In this code snippet, we have defined a pipeline which:

  • Reads the export.json file (assumed to be in the same directory as this script), extracts the tfrecord_paths list, and initializes a TFRecordDatasetwith them
  • Skips the first 20% (test_set_size) of the data, which we’ll save for evaluating generalization performance
  • Maps the _parse_tfrecord function (described later) over each TFRecord to parse them into tf.train.Example
  • Uses shuffle_and_repeat to shuffle the data in batches of 50 and repeat it indefinitely
  • Uses map_and_batch to resize (using _resize, described later) all images to 512x512 and batch them into mini batches of size 8

The _parse_tfrecord function uses the schema documented here to deserialize tf.train.Examples from our TFRecords and decode the images into [width, height, 3] (three channels because these images have RGB colorspace) and labels into [width, height, 1] Tensors of float32s.

def _parse_tfrecord(serialized_example):
    example = tf.parse_single_example(
        serialized_example,
        features={
            'image/encoded': tf.FixedLenFeature([], tf.string),
            'image/filename': tf.FixedLenFeature([], tf.string),
            'image/ID': tf.FixedLenFeature([], tf.string),
            'image/format': tf.FixedLenFeature([], tf.string),
            'image/height': tf.FixedLenFeature([], tf.int64),
            'image/width': tf.FixedLenFeature([], tf.int64),
            'image/channels': tf.FixedLenFeature([], tf.int64),
            'image/colorspace': tf.FixedLenFeature([], tf.string),
            'image/segmentation/class/encoded': tf.FixedLenFeature([], tf.string),
            'image/segmentation/class/format': tf.FixedLenFeature([], tf.string),
            })
    image = tf.image.decode_image(example['image/encoded'])
    image.set_shape([None, None, 3])
    label = tf.image.decode_image(example['image/segmentation/class/encoded'])
    label.set_shape([None, None, 1])
    image_float = tf.to_float(image)
    label_float = tf.to_float(label)
    return (image_float, label_float)

The _resize function returns a function that uses bilinear interpolation to resize images and labels to have width and height both equal to image_dim(512 in our pipeline).

def _resize(image_dim):
    def _inner(images_orig, labels_orig):
        images = tf.image.resize_images(
                images=images_orig,
                size=[image_dim, image_dim],
                method=tf.image.ResizeMethod.BILINEAR)
        labels = tf.image.resize_images(
                images=labels_orig,
                size=[image_dim, image_dim],
                method=tf.image.ResizeMethod.BILINEAR)
        return (images, labels)
    return _inner

An iterator over training_dataset can then be used as an input node into a TensorFlow graph, allowing us to train our model directly on the data collected on Labelbox.

Training a 3-layer convolutional neural network on the input pipeline

We then train a 3-layer convolutional neural network where the final fully-connected layer is replaced with a convolution layer (a transformation sometimes called “convolutionalization” — see Figure 2 of Long 2014) to create a fully convolutional network capable of dense pixel-wise predictions.
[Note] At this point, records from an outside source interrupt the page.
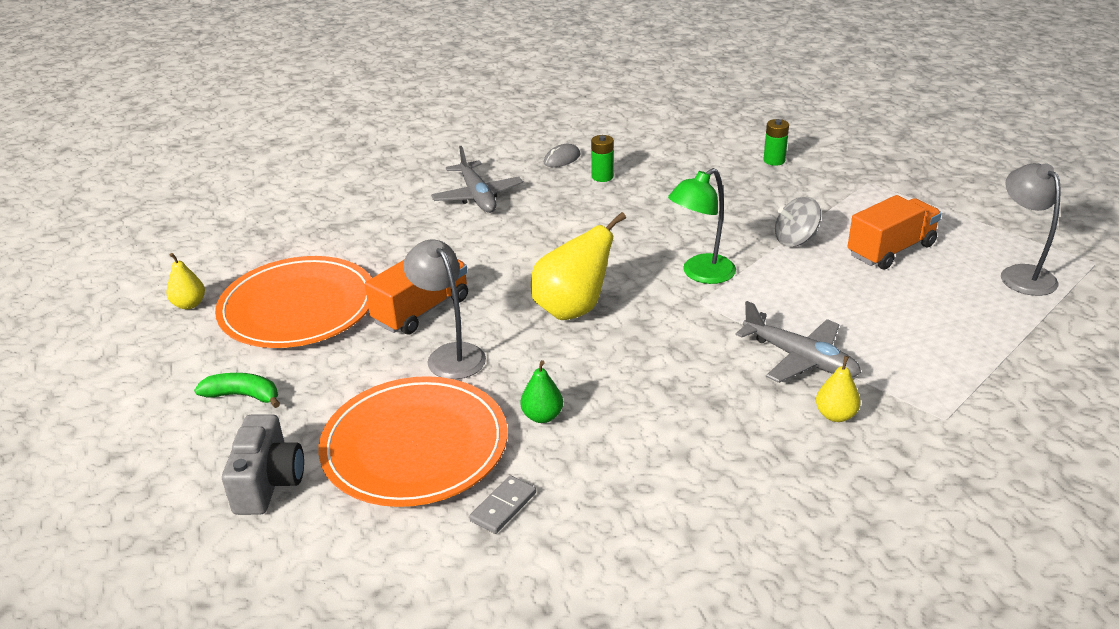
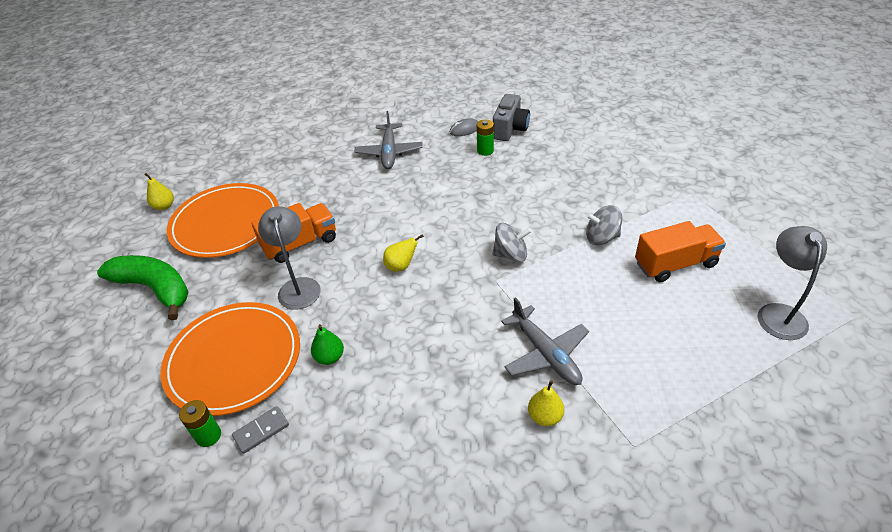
camera: 20 degrees right, 10 degrees up
(243, 396) = (154, 289): green banana -> green banana, size x1.83
(268, 483) = (130, 365): grey camera -> grey camera (510, 129)
(572, 309) = (401, 266): yellow pear -> yellow pear, size x0.52
(700, 274) = (511, 254): green lamp -> grey spinning top
(774, 160) = (624, 158): green battery -> green battery (208, 436)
For simplicity, we avoid the use of pooling layers so that there’s no need for upsampling of predictions (e.g. “deconvolution” in Section 3.3 of Long 2014).
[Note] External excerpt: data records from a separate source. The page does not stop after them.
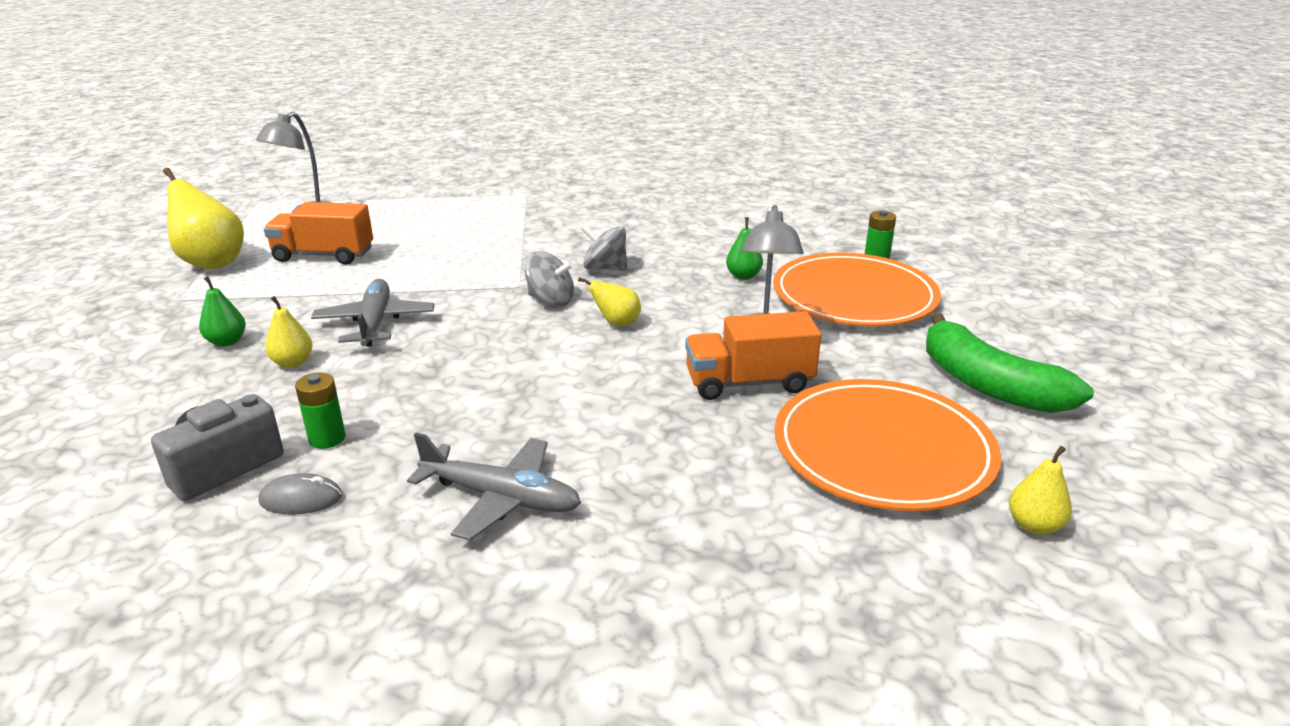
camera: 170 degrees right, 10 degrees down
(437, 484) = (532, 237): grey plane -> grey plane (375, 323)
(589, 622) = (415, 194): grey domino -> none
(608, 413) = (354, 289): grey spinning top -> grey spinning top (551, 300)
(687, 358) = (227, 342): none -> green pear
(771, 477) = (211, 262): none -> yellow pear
The model trains after ~20 minutes on a Nvidia Quadro P6000 (~120 iterations), after which we see a minimal decrease in loss on both training and test losses:

Looking at the predictions over time, we see the initial prediction is not great and includes significant background. However, after just a few (~30) iterations, the model becomes fairly refined and can separate the car from the remainder of the image. Not bad for a toy 3-layer CNN trained on just 50 bounding box annotations!

Conclusion

This wraps up our demonstration of how to build an end-to-end image segmentation model using TensorFlow and Labelbox. Using the newly introduced TFRecords export feature, we developed a car segmentation model which trained directly on labels saved within Labelbox. We hope you’ve found this demonstration helpful. Let us know how you’re using Labelbox to train your models!